* **Task requirements**: Only lines that contain the string "Vänligen" should be returned from the material below.

=-=-=-=-=

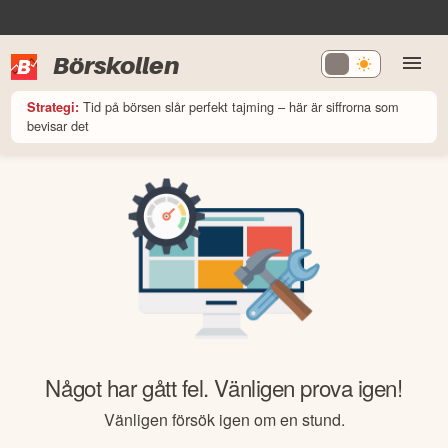
Börskollen
Tid på börsen slår perfekt tajming – här är siffrorna som
Strategi:
bevisar det
Något har gått fel. Vänligen prova igen!
Vänligen försök igen om en stund.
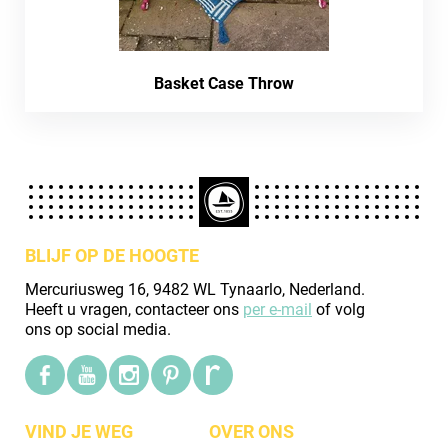
Basket Case Throw
BLIJF OP DE HOOGTE
Mercuriusweg 16, 9482 WL Tynaarlo, Nederland.
Heeft u vragen, contacteer ons
per e-mail
of volg
ons op social media.
VIND JE WEG
OVER ONS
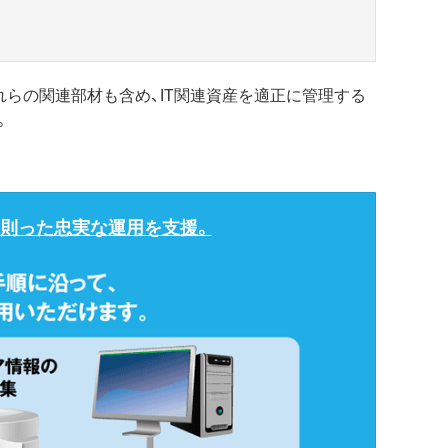
これらの関連部材も含め、IT関連資産を適正に管理する
。
に則った忠実な運用を支援。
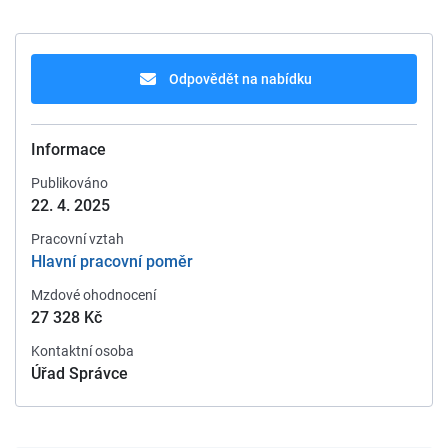
Odpovědět na nabídku
Informace
Publikováno
22. 4. 2025
Pracovní vztah
Hlavní pracovní poměr
Mzdové ohodnocení
27 328 Kč
Kontaktní osoba
Úřad Správce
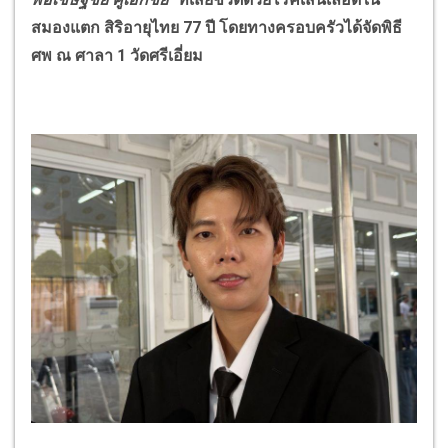
สมองแตก สิริอายุไทย 77 ปี โดยทางครอบครัวได้จัดพิธี
ศพ ณ ศาลา 1 วัดศรีเอี่ยม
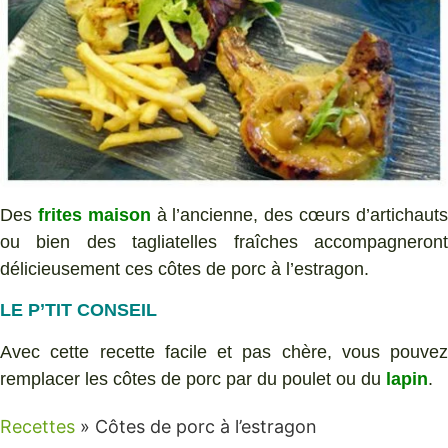
Des
frites maison
à l’ancienne, des cœurs d’artichaut
ou bien des tagliatelles fraîches accompagneront
délicieusement ces côtes de porc à l’estragon.
LE P’TIT CONSEIL
Avec cette recette facile et pas chère, vous pouvez
remplacer les côtes de porc par du poulet ou du
lapin
.
Recettes
»
Côtes de porc à l’estragon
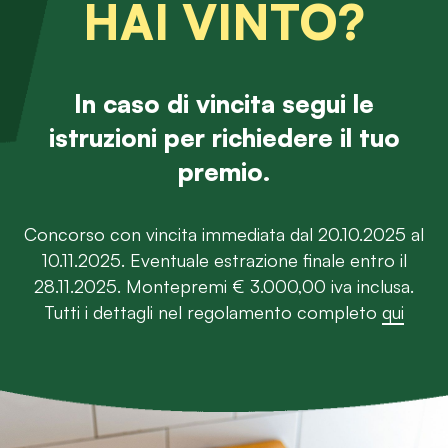
HAI VINTO?
In caso di vincita segui le
istruzioni per richiedere il tuo
premio.
Concorso con vincita immediata dal 20.10.2025 al
10.11.2025.
Eventuale estrazione finale entro il
28.11.2025. Montepremi € 3.000,00 iva inclusa.
Tutti i dettagli nel regolamento completo
qui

=-=-=-=-=

* **Response**:
Något har gått fel. Vänligen prova igen!
Vänligen försök igen om en stund.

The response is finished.